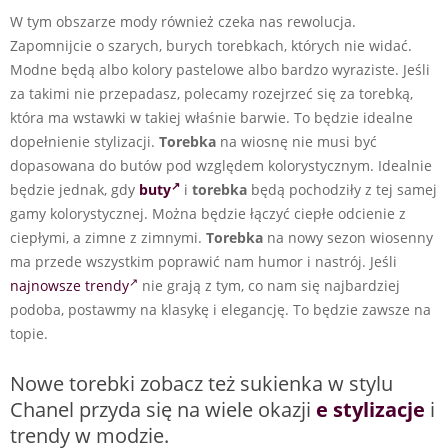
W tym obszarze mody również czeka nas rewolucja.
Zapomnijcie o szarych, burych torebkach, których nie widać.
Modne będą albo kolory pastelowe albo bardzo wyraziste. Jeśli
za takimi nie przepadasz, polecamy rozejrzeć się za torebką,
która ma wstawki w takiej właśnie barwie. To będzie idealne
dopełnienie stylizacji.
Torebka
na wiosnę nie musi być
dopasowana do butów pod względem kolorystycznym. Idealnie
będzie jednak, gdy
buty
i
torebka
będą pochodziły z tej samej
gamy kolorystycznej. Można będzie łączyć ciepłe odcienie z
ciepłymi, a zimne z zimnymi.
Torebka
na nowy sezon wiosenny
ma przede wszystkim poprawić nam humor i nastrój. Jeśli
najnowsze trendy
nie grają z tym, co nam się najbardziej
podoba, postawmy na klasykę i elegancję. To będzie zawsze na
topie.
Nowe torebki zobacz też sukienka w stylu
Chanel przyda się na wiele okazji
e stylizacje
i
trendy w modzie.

= = = = =

Rewrite all of the lines above as a Markdown table with the columns "No." and "Text", putting each line's row number under "No." and the line itself under "Text". Skip any blank lines, and leave the pictures out.

| No. | Text |
|---|---|
| 1 | W tym obszarze mody również czeka nas rewolucja. |
| 2 | Zapomnijcie o szarych, burych torebkach, których nie widać. |
| 3 | Modne będą albo kolory pastelowe albo bardzo wyraziste. Jeśli |
| 4 | za takimi nie przepadasz, polecamy rozejrzeć się za torebką, |
| 5 | która ma wstawki w takiej właśnie barwie. To będzie idealne |
| 6 | dopełnienie stylizacji. |
| 7 | Torebka |
| 8 | na wiosnę nie musi być |
| 9 | dopasowana do butów pod względem kolorystycznym. Idealnie |
| 10 | będzie jednak, gdy |
| 11 | buty |
| 12 | i |
| 13 | torebka |
| 14 | będą pochodziły z tej samej |
| 15 | gamy kolorystycznej. Można będzie łączyć ciepłe odcienie z |
| 16 | ciepłymi, a zimne z zimnymi. |
| 17 | Torebka |
| 18 | na nowy sezon wiosenny |
| 19 | ma przede wszystkim poprawić nam humor i nastrój. Jeśli |
| 20 | najnowsze trendy |
| 21 | nie grają z tym, co nam się najbardziej |
| 22 | podoba, postawmy na klasykę i elegancję. To będzie zawsze na |
| 23 | topie. |
| 24 | Nowe torebki zobacz też sukienka w stylu |
| 25 | Chanel przyda się na wiele okazji |
| 26 | e stylizacje |
| 27 | i |
| 28 | trendy w modzie. |